Looking at the issue from a psychological perspective.
The psychology of happy
Happiness has been studied over the last few decades, and those findings might be relevant.
We can start with the definitions: "Happy" is generally taken to mean "joyful", but it can also mean "satisfied"; as in: "I am happy with the results". Looking through the literature, it's not clear to me whether the findings on happiness are specific to "joyful", which would be Serotonin, or "satisfied", which would be Dopamine. My take is that the research doesn't make the distinction, so the results might be applicable to both.
The key observation about happiness is that we never achieve it because we keep moving the goalposts. No matter the difficulty of achieving a happiness goal, achieving it doesn't make you happy - it only means that you focus on the next goal.
Getting good grades doesn't make you happy because now you have to get better grades. Getting into an Ivy League college doesn't make you happy, you focus on the stress and workload and competition with the other students. Getting a good job doesn't make you happy because now you have to get a better job. It's always more pay, a bigger house, less stress, and a generally better life.
Happiness is always on the other side of the cognitive horizon(*).
We could apply this to projects as well. If we take the "satisfied" definition of happiness, then we're never "happy" with our projects because they can always be improved. This leads to philosophical discussions of when (or if) to continue to version 2, which lead to Kristina's post.
One useful result from studies of happiness is that it helps if start noticing things that already exist that you should be happy about. "Gratitude" exercises (google that) can increase your personal happiness: write down 3 things to be grateful for, do this each day for 30 days, and your brain learns correlation and changes your world view to notice the things that make you happy.
(As an aside, being happy makes you more effective in just about every positive way: you learn faster, make fewer mistakes, have more energy, get along better with people and so on.)
Can a similar campaign make people more satisfied with their projects?
Let's propose a similar process.
Each day for 30 days, write down 3 project things/aspects that you are satisfied with: things that you did well, that that are particularly pleasing, elegant, or robust. Things that you probably wouldn't change in version 2. These can be specific physical aspects ("that new stitching pattern was especially robust"), or abstract ("using shell commands instead of function calls makes a lot of sense").
Also, each day for 30 days write down 3 project things that you are *not* satisfied with... but also write down what the better solution is: rebuild with better materials, rework the PCB layout, find a different chip to use. Whatever it is, write down just a sentence or two describing the proposed solution.
Three aspects, drawn from everything you have ever done. Reduce that number accordingly if you are a freshly-minted adult without many projects to draw from.

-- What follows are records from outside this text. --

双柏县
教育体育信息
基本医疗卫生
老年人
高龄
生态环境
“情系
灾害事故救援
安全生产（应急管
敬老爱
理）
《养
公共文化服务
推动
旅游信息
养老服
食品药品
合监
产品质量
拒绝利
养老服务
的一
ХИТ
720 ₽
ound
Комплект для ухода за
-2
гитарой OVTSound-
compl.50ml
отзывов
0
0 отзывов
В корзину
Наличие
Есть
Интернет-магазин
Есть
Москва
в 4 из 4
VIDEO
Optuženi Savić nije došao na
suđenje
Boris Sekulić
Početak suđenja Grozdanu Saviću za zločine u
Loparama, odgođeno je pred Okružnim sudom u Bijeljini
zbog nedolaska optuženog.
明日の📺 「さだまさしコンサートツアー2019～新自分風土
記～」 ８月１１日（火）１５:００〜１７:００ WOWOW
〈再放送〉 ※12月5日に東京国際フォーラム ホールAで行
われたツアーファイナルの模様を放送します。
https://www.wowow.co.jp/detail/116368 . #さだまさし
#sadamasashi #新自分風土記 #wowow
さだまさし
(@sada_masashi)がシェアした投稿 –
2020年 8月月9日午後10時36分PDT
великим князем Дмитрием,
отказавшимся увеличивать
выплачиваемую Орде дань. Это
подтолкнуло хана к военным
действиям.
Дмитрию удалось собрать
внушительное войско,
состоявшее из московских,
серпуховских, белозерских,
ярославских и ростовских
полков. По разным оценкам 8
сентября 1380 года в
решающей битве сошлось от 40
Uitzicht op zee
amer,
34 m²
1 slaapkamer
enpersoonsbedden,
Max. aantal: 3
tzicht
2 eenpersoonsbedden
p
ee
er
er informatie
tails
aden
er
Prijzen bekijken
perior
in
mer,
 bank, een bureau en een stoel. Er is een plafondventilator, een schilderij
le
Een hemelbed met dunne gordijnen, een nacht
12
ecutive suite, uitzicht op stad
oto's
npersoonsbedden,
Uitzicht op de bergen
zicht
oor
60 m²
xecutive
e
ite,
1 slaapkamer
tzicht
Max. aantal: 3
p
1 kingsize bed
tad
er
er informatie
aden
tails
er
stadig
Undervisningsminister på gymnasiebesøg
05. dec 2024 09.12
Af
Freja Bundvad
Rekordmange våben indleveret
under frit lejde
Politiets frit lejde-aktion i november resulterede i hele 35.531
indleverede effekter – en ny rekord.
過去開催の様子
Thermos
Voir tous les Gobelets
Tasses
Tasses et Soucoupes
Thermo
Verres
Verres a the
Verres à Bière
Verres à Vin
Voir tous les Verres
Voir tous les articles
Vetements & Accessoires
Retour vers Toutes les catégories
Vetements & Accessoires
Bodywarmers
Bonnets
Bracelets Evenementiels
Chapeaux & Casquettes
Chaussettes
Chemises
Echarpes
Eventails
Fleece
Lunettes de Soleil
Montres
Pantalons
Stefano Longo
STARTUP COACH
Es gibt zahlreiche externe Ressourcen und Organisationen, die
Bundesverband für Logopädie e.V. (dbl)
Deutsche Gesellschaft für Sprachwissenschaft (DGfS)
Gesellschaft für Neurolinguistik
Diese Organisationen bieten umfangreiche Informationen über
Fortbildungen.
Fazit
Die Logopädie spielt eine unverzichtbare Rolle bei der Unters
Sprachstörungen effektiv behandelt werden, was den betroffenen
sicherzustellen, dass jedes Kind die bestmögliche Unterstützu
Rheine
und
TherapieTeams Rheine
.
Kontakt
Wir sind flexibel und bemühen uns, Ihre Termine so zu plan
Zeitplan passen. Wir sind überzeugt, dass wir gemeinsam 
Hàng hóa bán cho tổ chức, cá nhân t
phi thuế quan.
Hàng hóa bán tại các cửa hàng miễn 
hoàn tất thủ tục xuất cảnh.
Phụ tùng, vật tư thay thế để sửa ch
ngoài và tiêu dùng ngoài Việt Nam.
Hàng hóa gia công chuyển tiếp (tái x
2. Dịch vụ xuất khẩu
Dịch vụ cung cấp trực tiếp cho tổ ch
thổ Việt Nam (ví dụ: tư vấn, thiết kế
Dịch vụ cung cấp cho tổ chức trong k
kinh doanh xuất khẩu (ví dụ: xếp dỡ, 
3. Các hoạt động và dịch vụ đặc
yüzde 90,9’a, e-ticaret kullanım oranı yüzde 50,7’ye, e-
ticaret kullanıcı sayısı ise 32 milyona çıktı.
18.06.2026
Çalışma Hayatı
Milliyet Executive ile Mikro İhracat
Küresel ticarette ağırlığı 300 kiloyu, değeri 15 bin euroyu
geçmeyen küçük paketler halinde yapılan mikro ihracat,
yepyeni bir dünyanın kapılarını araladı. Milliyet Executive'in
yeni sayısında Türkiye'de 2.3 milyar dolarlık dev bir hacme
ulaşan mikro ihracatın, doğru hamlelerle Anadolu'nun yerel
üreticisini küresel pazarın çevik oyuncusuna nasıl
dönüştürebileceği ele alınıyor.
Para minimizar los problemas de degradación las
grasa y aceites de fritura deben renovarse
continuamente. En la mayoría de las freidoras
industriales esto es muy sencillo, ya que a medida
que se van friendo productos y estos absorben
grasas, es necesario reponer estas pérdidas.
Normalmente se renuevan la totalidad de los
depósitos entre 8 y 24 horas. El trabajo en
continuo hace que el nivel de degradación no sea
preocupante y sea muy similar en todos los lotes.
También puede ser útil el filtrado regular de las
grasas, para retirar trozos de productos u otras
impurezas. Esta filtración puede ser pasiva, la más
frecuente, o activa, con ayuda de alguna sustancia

At the end of 30 days take a look at any project and note both the satisfactory things and the unsatisfactory ones and their proposed solution.
Is it worth going to version 2? Do you want to spend the time, will the results be useful enough, will it teach you something, will it make more money? Will the value of version 2.0 be worth the extra effort/time/money needed to product it?
If the answer is no, then make a conscious decision to be *satisfied* with the project. Write down that you completed the project, it satisfies its goals, and improvements would have negligible value.
Be happy about completing a project, as a goal.
(Also, it helps to give yourself a treat when you complete a project: do something that you know will make you happy, and be sure to associate the happiness with completing the project. See a comedian stage show, spend the afternoon at the arcade, go out for a nice meal with your spouse, play lasertag, or whatever you do that you can think of as "fun".)
After 30 days, reevaluate your outlook on projects and see if doing the exercise gives you more project energy: see if working through the process makes you more effective at completing projects.
See if completing projects make you more "happy".